Friends, we cannot come to the Lord’s Table and be reminded of the love and compassion, the mercy and grace, and the life he has given to us through Jesus and the Spirit without then going from this place to make that same love and compassion, mercy and grace, the very life of God known to the world.  We Anglicans don’t very often use the word “Mass” to describe the Lord’s Supper, but it’s an apt word nevertheless.  It comes from the Latin word for dismissal.  Having met the God who is in word and sacrament, he now sends us out into the world as stewards of his grace.  The world wants “My god”.  The world wants god in its image.  But the God who is wants the world—wants to flood it with love and mercy and grace and forgiveness and life—and you and I are his means of taking it to them.

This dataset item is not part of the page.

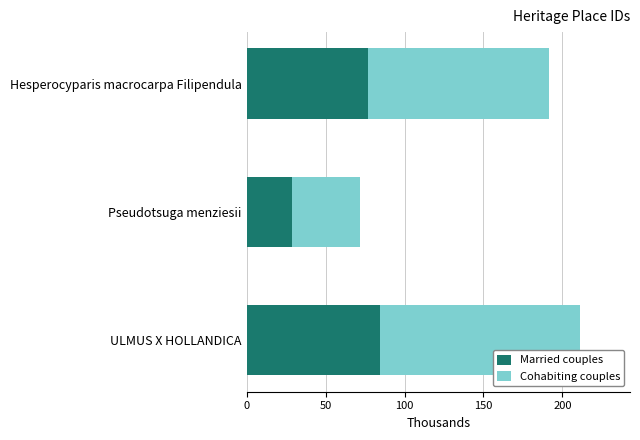

What is the difference between the Married couples values at Pseudotsuga menziesii and ULMUS X HOLLANDICA?

55.9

Let us pray: Almighty and everlasting God, you have given us your servants grace, by the confession of a true faith, to acknowledge the glory of the eternal Trinity and in the power of the divine majesty to worship the Unity: Keep us steadfast in this faith, we pray, not merely in our heads and not merely in our hearts, but also in our hands and our feet, our eyes and our ears that we might also be steadfast in making you known to the world as stewards of your grace.  We ask this through Jesus Christ our Lord, who lives and reigns together with you and the Holy Spirit, one God, for ever and ever.  Amen.